Low-fat cheeses do not usually melt or blend as well as their higher-fat counterparts and often require the addition of emulsifiers for desirable processing characteristics.
The consistency of cheese and its moisture content govern its texture and mouthfeel characteristics. The higher the moisture content, the more spreadable the cheese tends to be. Higher fat levels help achieve smoother and creamier textures, enable smooth melting in the mouth and contribute to lubricity and the perception of richness.
Cheese is an interesting ingredient in that the solid form, when melted or stressed, can give rise to a wide range of viscosities and rheological properties - from creamy to runny, thick to thin, and crumbly to stringy. Heating cheese causes its fat component, generally solid at ambient temperatures, and its entrapped or emulsified moisture to liquefy and interact to create the range of properties we have come to expect from it.
Cheese suppliers have taken advantage of this property to tailor cheese-based ingredients for processors to suit the various processing conditions in the manufacturing plant.
Applications
Bakery: In breads and bakery products cheese-based ingredients have been employed effectively to create flavor and texture in artisanal breads, to enhance flavor in cheesecake, and as a means to add flavor and texture to breakfast and dessert foods.
Even the venerable Pillsbury Bake-Off is working in some cheese. Minneapolis-based General Mills, Inc. (
www.generalmills.com) this year partnered with the American Dairy Assn. to feature four awards in the cheese category -- a first in the 50-year history of the contest.
Salad Dressings: In salad dressing, where the fat-free segment continues to lead category sales, high-flavored cheeses such as gorgonzola and blue cheese help manufacturers create taste and texture without adding to the caloric content. Cottage cheese has proven to be excellent as a base in cream-style salad dressings and to help maintain the desired cream-style texture and dairy notes without the caloric burden of cream.
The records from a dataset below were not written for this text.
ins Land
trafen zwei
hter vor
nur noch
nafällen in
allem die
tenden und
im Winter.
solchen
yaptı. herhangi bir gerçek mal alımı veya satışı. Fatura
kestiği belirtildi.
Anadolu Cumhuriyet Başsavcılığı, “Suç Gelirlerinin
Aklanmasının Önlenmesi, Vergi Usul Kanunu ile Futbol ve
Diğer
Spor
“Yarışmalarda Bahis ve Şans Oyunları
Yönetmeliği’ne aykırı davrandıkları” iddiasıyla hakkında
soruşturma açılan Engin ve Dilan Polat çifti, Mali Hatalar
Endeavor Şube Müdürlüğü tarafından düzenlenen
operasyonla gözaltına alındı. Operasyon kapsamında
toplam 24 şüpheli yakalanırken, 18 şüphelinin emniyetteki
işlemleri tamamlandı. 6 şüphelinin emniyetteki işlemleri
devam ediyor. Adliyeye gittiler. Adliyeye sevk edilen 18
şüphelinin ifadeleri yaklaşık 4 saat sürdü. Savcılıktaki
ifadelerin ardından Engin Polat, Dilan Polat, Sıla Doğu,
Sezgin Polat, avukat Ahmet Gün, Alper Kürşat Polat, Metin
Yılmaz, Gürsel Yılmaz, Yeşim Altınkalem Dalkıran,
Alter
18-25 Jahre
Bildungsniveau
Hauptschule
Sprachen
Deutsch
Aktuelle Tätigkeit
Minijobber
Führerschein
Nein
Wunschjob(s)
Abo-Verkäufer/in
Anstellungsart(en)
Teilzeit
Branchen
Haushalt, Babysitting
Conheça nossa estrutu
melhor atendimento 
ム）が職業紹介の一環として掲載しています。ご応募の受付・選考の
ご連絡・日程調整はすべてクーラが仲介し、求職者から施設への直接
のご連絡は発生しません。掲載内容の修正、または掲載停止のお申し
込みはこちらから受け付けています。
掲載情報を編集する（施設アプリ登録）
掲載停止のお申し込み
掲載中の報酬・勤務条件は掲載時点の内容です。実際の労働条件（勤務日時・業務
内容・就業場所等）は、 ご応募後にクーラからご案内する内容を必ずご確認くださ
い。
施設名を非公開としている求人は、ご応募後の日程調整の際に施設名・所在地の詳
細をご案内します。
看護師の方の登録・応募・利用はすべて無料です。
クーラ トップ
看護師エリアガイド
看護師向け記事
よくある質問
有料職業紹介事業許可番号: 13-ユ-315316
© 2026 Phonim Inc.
Increasing popularity of ethnic and regional cuisines has helped boost Asiago and Romano as tasty replacements of the traditional Parmesan.
Soups and Sauces: Cottage cheese serves as a base in low-fat, cream-style sauces and soups. It maintains the desired cream-style texture while also contributing dairy notes and fewer calories.
Ripe with opportunity
The time is ripe for cheese producers. Cheese hits on a number of trends and has some powerful health benefits going for it.
Sales of Hispanic-style cheeses have paralleled the explosion of the U.S. Hispanic population. Latin American cheeses such as queso blanco, cotija, and chihuahua, while lacking the complexity and distinct flavor characteristics of European cheeses, are essential ingredients for authentic cuisines. These cheeses and flavors are not just enjoyed by Hispanics, of course.